Parkinson disease is known to have a very large clinical heterogeneity, meaning that different patients could experience very different symptoms, disease course and response to treatment. There have been many attempts to define clinical “sub-types” in Parkinson’s but these classification methods tended to lack long-term follow-up or association to neuropathology that could suggest a pathophysiological mechanism underlying the clinical heterogeneity. The current study, led by Prof Tom Warner and colleagues at UCL and the Queen Square Brain Bank, used records of patients with detailed long-term clinical follow-up and neuropathologic findings to evaluate the validity of newly proposed Parkinson’s clinical subtypes and suggest possible relevant pathophysiologic mechanisms. By using clinical records that include detailed information regarding nonmotor symptoms on a large group of pathology-confirmedPDcases at the Queen Square Brain Bank (QSBB), we now provide longitudinal data throughout the disease course and neuropathologic correlation for the newly proposed clinical subtypes and suggest possible pathophysiologic mechanisms responsible for clinical and neuropathologic heterogeneity. The researchers confirmed that clinical subtyping of PD based on motor symptoms, RBD, and autonomic and cognitive dysfunction can indeed provide accurate long-term estimation of disease progression and survival. Different severity and progression of neuropathologies are important determinants of Parkinson subtypes, and age at diagnosis should be included in future subtype classifications systems.

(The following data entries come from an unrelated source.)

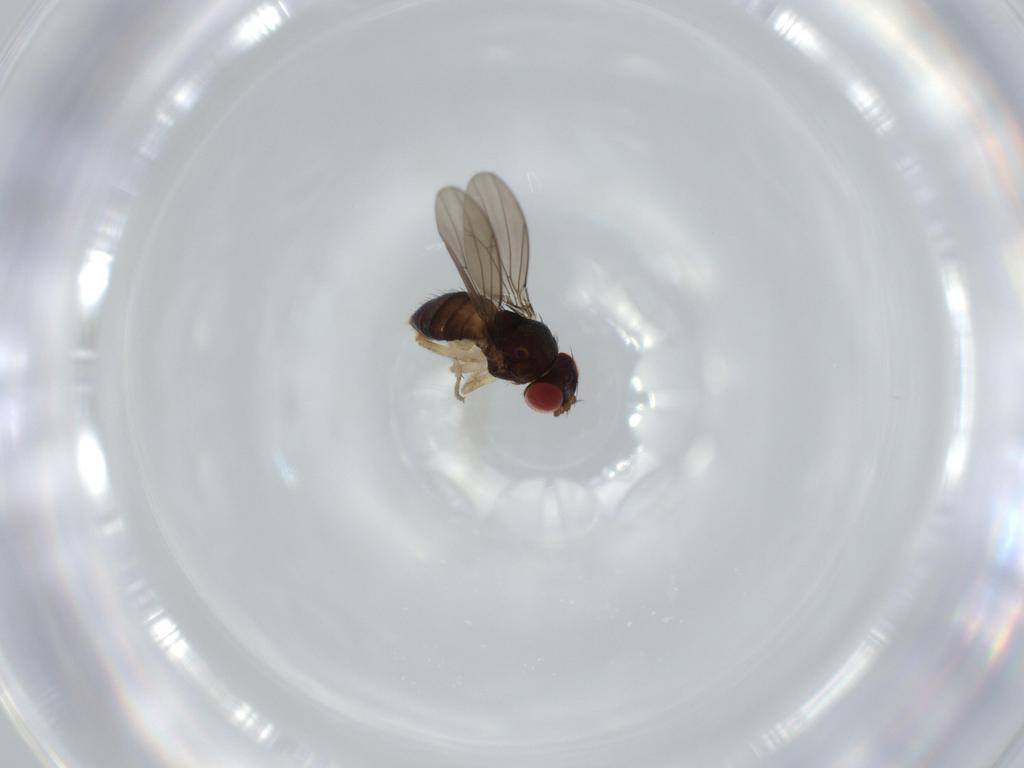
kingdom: Animalia
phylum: Arthropoda
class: Insecta
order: Diptera
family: Drosophilidae
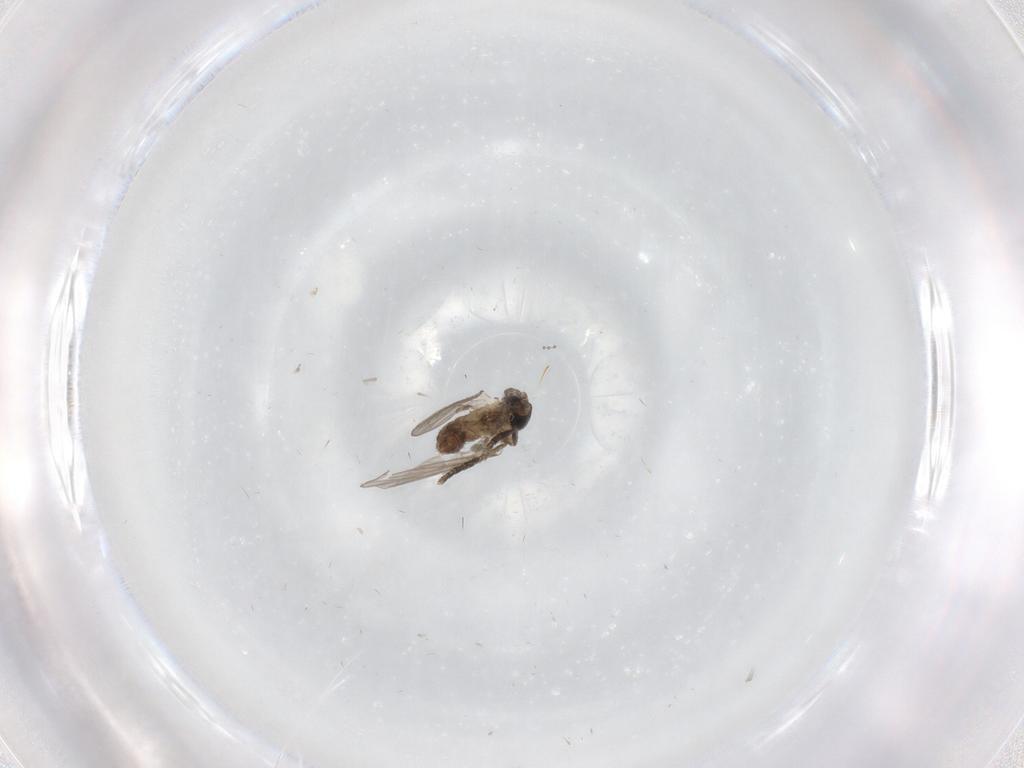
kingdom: Animalia
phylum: Arthropoda
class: Insecta
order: Diptera
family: Cecidomyiidae
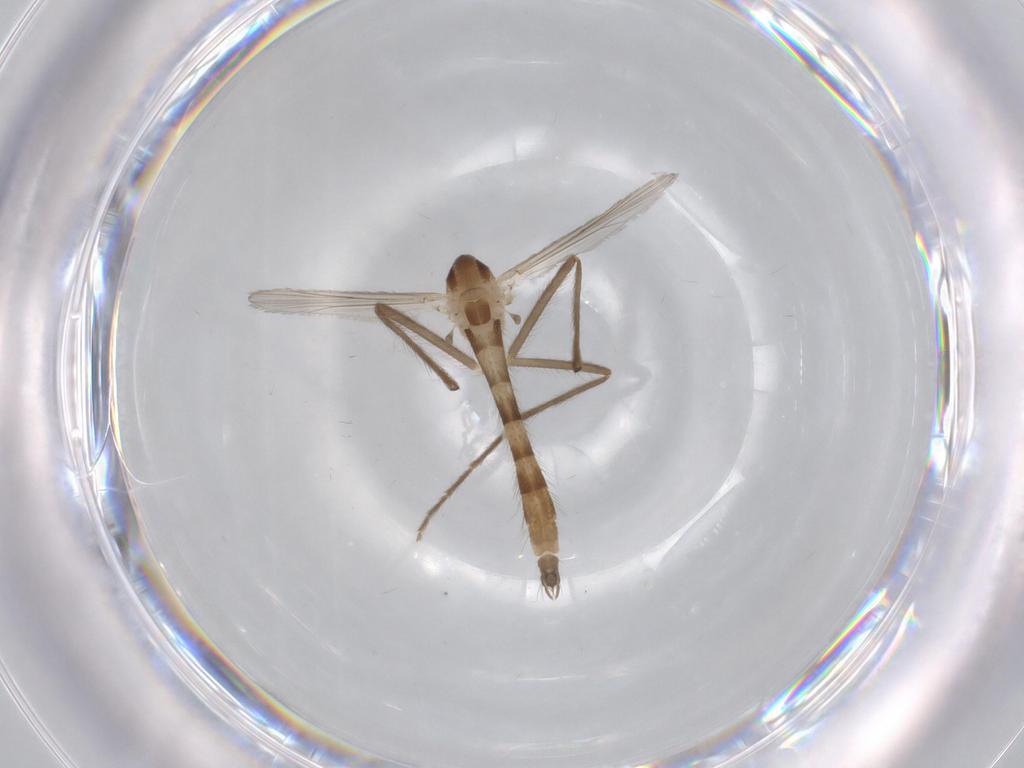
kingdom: Animalia
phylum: Arthropoda
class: Insecta
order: Diptera
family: Chironomidae
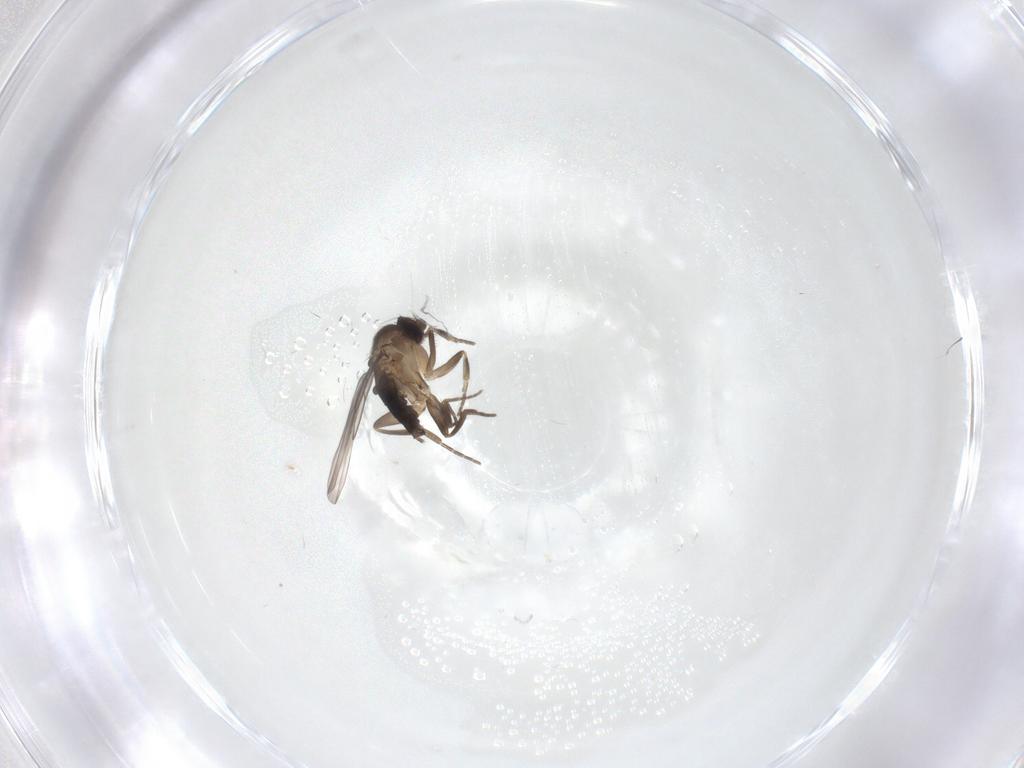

Long term follow-up of Parkinson's patients with impulsive compulsive behaviours

Impulsive compulsive behaviours (ICBs) such as pathological gambling, compulsive sexual behaviour, compulsive shopping and binge eating are a known complication of dopaminergic treatment for Parkinson’s disease (PD) which affects at least 1 in 7 patients. While ICBs are a well-recognized problem, there is little information its long term course, management and consequences. In the current publication, MDC researchers led by Prof Tom Warner present long-term longitudinal data on 46 patients with Parkinson’s and ICBs, with an average follow-up period of 8 years. The researchers used clinical interviews and assessment with questionnaires and scales to gain a detailed and in-depth clinical picture of study participants. They found that while 40% of study participants no longer exhibited ICBs at the long-term follow up, more than 50% had a reduction in symptoms but still experienced ICBs to some extent. This is in contrary to previous, shorter-term studies, which indicated full resolution of ICBs following reduction of dopaminergic medication.